Depois do discurso desta quarta-feira (4) do deputado petista Cláudio Vereza na Assembléia Legislativa, saudando o seu partido pelo bom desempenho nas eleições, manda o bom senso que se interne o PT, pois desparafuzou geral. Ou então que o levem para um divã para refletir sobre a sua fragorosa derrota eleitoral.
A começar pelo próprio Cláudio, que teve um desempenho aquém do seu peso político. Perdeu a liderança do pleito de deputado estadual, ficando nessa eleição em quarto lugar. Atrás até do atual presidente da Assembléia, César Colnago (PSDB). E mais ainda: na sua base eleitoral, que é Vila Velha, ficou atrás até de três vereadores que se elegeram deputados estaduais.
Mas o PT não foi mal só por conta do desempenho de Vereza. O partido todo foi mal, numa hora política em que tudo, pelo menos aparentemente, lhe era favorável: o presidente Lula vitorioso no Estado; o governador, vitorioso; o senador, que ele apoiou, também vitorioso.

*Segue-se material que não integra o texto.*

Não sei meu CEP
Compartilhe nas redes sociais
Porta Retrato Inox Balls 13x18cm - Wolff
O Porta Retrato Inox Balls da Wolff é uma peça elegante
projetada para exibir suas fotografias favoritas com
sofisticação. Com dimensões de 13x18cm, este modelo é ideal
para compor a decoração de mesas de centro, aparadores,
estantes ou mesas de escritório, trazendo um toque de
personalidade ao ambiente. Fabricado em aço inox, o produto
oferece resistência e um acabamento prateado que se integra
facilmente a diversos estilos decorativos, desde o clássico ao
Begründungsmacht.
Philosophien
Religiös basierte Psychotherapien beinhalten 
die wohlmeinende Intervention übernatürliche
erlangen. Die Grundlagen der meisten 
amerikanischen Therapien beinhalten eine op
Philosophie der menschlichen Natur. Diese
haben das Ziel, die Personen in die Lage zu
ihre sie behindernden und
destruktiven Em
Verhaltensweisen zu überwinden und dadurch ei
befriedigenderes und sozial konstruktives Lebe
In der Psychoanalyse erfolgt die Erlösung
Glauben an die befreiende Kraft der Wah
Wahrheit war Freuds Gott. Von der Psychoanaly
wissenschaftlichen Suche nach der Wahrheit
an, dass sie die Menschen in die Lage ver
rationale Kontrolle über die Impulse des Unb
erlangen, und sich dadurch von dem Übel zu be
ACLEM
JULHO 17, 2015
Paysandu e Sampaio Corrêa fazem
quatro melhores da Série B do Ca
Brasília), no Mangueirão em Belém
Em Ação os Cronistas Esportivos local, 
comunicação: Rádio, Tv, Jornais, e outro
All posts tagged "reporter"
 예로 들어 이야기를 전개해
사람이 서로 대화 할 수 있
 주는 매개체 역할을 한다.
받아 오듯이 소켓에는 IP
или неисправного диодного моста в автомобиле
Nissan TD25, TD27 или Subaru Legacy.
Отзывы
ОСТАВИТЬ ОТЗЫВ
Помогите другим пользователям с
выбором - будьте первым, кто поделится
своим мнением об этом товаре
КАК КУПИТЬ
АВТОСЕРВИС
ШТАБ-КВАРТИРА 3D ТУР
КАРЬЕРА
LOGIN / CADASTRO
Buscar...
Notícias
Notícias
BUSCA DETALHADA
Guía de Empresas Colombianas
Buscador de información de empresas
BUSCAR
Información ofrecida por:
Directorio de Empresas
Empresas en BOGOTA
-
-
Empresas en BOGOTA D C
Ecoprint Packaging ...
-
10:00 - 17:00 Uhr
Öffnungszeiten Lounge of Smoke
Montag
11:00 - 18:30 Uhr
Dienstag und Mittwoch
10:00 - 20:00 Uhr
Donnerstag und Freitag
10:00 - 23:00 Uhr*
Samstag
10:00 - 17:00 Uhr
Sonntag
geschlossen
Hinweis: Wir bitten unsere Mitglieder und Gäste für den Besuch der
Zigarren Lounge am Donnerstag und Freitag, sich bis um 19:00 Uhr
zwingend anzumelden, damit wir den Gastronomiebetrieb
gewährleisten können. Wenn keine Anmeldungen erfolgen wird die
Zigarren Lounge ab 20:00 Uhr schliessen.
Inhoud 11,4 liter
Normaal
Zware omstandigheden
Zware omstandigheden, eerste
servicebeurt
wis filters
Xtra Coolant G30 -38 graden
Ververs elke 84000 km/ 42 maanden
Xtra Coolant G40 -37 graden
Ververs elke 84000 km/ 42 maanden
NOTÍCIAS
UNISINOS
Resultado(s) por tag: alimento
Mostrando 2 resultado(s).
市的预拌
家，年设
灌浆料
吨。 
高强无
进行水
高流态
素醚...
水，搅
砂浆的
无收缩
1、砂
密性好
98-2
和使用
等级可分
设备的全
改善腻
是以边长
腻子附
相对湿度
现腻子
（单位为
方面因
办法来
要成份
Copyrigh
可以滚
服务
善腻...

Como explicar esse mau desempenho, a ponto de reduzir à metade a sua bancada na Assembléia, e que, para salvar o mandato de Iriny Lopes para a Câmara dos Deputados, teve que recorrer ao voto útil?
O PT tem que reconhecer que fez um mau acordo com o governador Paulo Hartung. Se não tiver capacidade para reconhecer, vai pagar um preço mais alto ainda quando vier a eleição municipal de 2008. Um mau acordo que já se reflete na ausência do governador Paulo Hartung na campanha do Lula. Abandonaram uma relação com os partidos de esquerda, com os quais ganharam as prefeituras de Vitória e Cariacica, quando também contribuíram para as eleições do PDT em Vila Velha e na Serra, para se subordinarem ao comando político do governador Paulo Hartung.
Tanto perderam o prumo que passaram a cantar vitória com eleições sem qualquer expressão, como as que obtiveram nessas eleições. A chamada eleição de pirro, até parecendo que festejaram o pouco que PH concedeu a eles. Vão aprendendo. Com PH é assim mesmo: o pódio é privativo dele, a planície é que é dos aliados. E o PT parece que entendeu bem a situação, a ponto de saudar uma derrota como uma vitória.
Fragmentos
1 - O vice-governador Lelo Coimbra (PMDB) deslumbrou geral com a eleição espetacular que teve para a Câmara dos Deputados. Numa atitude de quem realmente se acertou com o eleitorado, pois nas disputas anteriores não foi além de uma suplência, como ocorreu por ocasião em que se candidatou a deputado estadual. PH faz milagres dessa natureza.
2 - Enquanto Lelo festeja sua liderança entre os deputados federais, Theodorico Ferraço (PTB), cotado para ser o mais votado como candidato a deputado estadual, perdeu a troféu para o ex-prefeito de Linhares Guerino Zanon (PMDB). E não explodiu como era esperado em Cachoeiro de Itapemirim, apesar dos seus 29 mil votos.
3 - Já o prefeito de Cachoeiro de Itapemirim, Roberto Valadão (PMDB), vibra com a votação do megaempresário Camilo Cola (PMDB) para deputado federal, o mais votado no seu município (41 mil votos). Em compensação, os três candidatos mais votados para deputado estadual são opositores a ele: Ferraço, Carlos Casteglione (PT) e Glauber da Silva Coelho(PL).